No-one seems to have any answer to this. And it's also worth remembering that Wright's Cloud and Keenan's Ring are at different velocities to the other clouds detected in this area, suggesting that they might have different origins. Yet they're also very different to each other. Wright's Cloud is larger, much more massive, doesn't show any signs of a velocity gradient, has an irregular structure, and is denser in the centre. Keenan's Ring does have a velocity gradient (albeit a small one), is much denser on one side than the other, and is of course ring shaped.
And perhaps the most difficult question to answer applies to any scenario : why is it a ring ? A disc, well, that's fine - could be a giant galaxy, or just a cloud, whatever.

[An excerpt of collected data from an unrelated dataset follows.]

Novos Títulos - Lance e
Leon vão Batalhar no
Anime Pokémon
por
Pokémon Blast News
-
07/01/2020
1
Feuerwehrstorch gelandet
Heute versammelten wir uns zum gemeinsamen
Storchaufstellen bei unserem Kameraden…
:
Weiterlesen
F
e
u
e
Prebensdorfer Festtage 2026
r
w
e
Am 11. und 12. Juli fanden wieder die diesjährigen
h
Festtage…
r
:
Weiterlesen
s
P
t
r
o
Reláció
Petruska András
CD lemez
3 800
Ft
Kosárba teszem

An amorphous blob like Wright's Cloud - yeah, also possible, could be interacting with all the other clouds and M33, no problem. But there's no obvious reason why the gas in the middle should be missing. Where's it gone ?

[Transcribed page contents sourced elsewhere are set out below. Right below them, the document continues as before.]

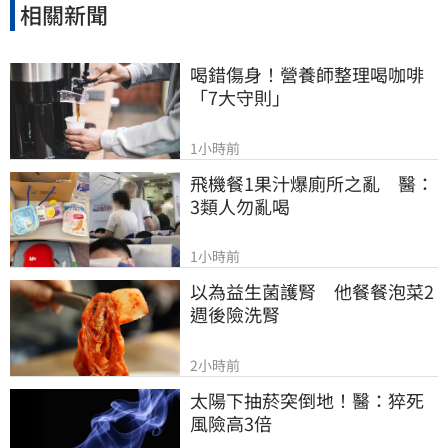
相關新聞
喝錯傷身！營養師整理喝咖啡
「7大守則」
1小時前
飛機餐1果汁爆廁所之亂　醫：
3類人勿亂喝
1小時前
以為益生菌護腎　他餐餐泡菜2
週後險洗腎
2小時前
太陽下抽菸突倒地！醫：猝死
風險高3倍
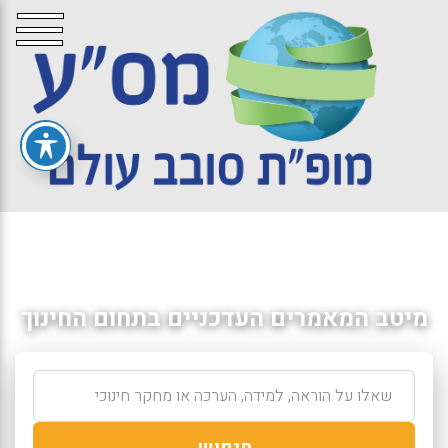
מיטב המאמרים העדכניים בתחום החינוך
חיפוש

Could it just be that the "ring" is a bunch of clouds which happen to line up and look like a ring ? Not likely. That would require an extremely unlikely chance alignment of clouds - there's no reason you'd expect the central region to be underpopulated just by placing clouds at random. And although the velocity gradient is small, it does have one. If it was a bunch of random clouds, you'd expect the velocity of each cloud to be different. But the velocity of the gas across the Ring varies quite smoothly from one side to the other, which you wouldn't expect if it was made of separate clouds. It's possible, but not credible.
Map showing the velocity of the gas at each point in the Ring
Honestly we really just don't know what this is. Supernovae explosion are known to blast holes in the hydrogen, but if it's close to M33 then the hole is about ten times larger than any other known holes. Nor are there any obvious star clusters (massive stars aren't thought to be able to form in isolation), so if it's inside our own galaxy the Ring would be much smaller but probably just as strange. And it would be one heck of a coincidence if this structure just happened by chance to not only be so close on the sky to Wright's Cloud but at such a similar velocity.
Like all the most interesting discoveries, this one poses a lot more questions than it answers. Which, if you ask me, makes it five years well spent.